MIDAS Seminar
Larger, Faster, Random(ized): Computing in the Era of Big Data
For more information on MIDAS or the Seminar Series, please contact [email protected]. MIDAS gratefully acknowledges Northrop Grumman Corporation for its generous support of the MIDAS Seminar Series.
Our capacity to produce and store large sets of data has increased exponentially over the course of the last two decades; the development of algorithms for sifting through it efficiently is somewhat lagging behind. Randomization is being recognized as a powerful tool, whether in constructing models on which algorithms can be tested, or in sampling the data reliably, or in speeding up and optimizing existing algorithms. In particular, basic results from random matrix and random graph theory are being employed at the forefront of scientific computing; often, assembling algorithms and producing theoretical guarantees for them requires a blend of probability, combinatorics, graph theory, numerical analysis, and optimization.
Dr. Dumitriu will speak about three results; the first on Community Detection using the Stochastic Block Model; the second on the spectral gap in bipartite biregular graph and its potential applications; and the third in which randomization is used to achieve a communication-minimizing non-symmetric eigenvalue solver This is joint work with Maryam Fazel, Roy Han, and Amin Jalali; Gerandy Brito and Kameron Harris; respectively, Jim Demmel and Grey Ballard.

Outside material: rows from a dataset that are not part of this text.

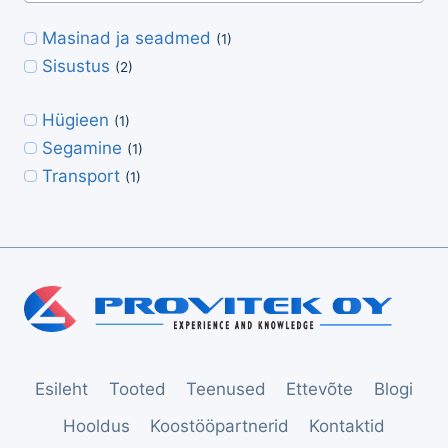
Masinad ja seadmed
(1)
Sisustus
(2)
Hügieen
(1)
Segamine
(1)
Transport
(1)
Esileht
Tooted
Teenused
Ettevõte
Blogi
Hooldus
Koostööpartnerid
Kontaktid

Ioana Dumitriu is a Professor of Mathematics at University of Washington. Her research spans numerical analysis and scientific computing, random matrix and random graph theory, and probabilistic and algorithmic combinatorics. She earned her BS from NYU in 1999 and her PhD from MIT in 2003; she spent three years in Berkeley as a postdoctoral Miller fellow, and since 2006 she has been at University of Washington. Among her honors are an Honorable Mention in the Householder Prize for numerical linear algebra (2005) and the Leslie Fox Prize for numerical analysis (2007); she was the recipient of an NSF Career Award (DMS 0847661) and she was named a Fellow of the American Mathematical Society in 2012.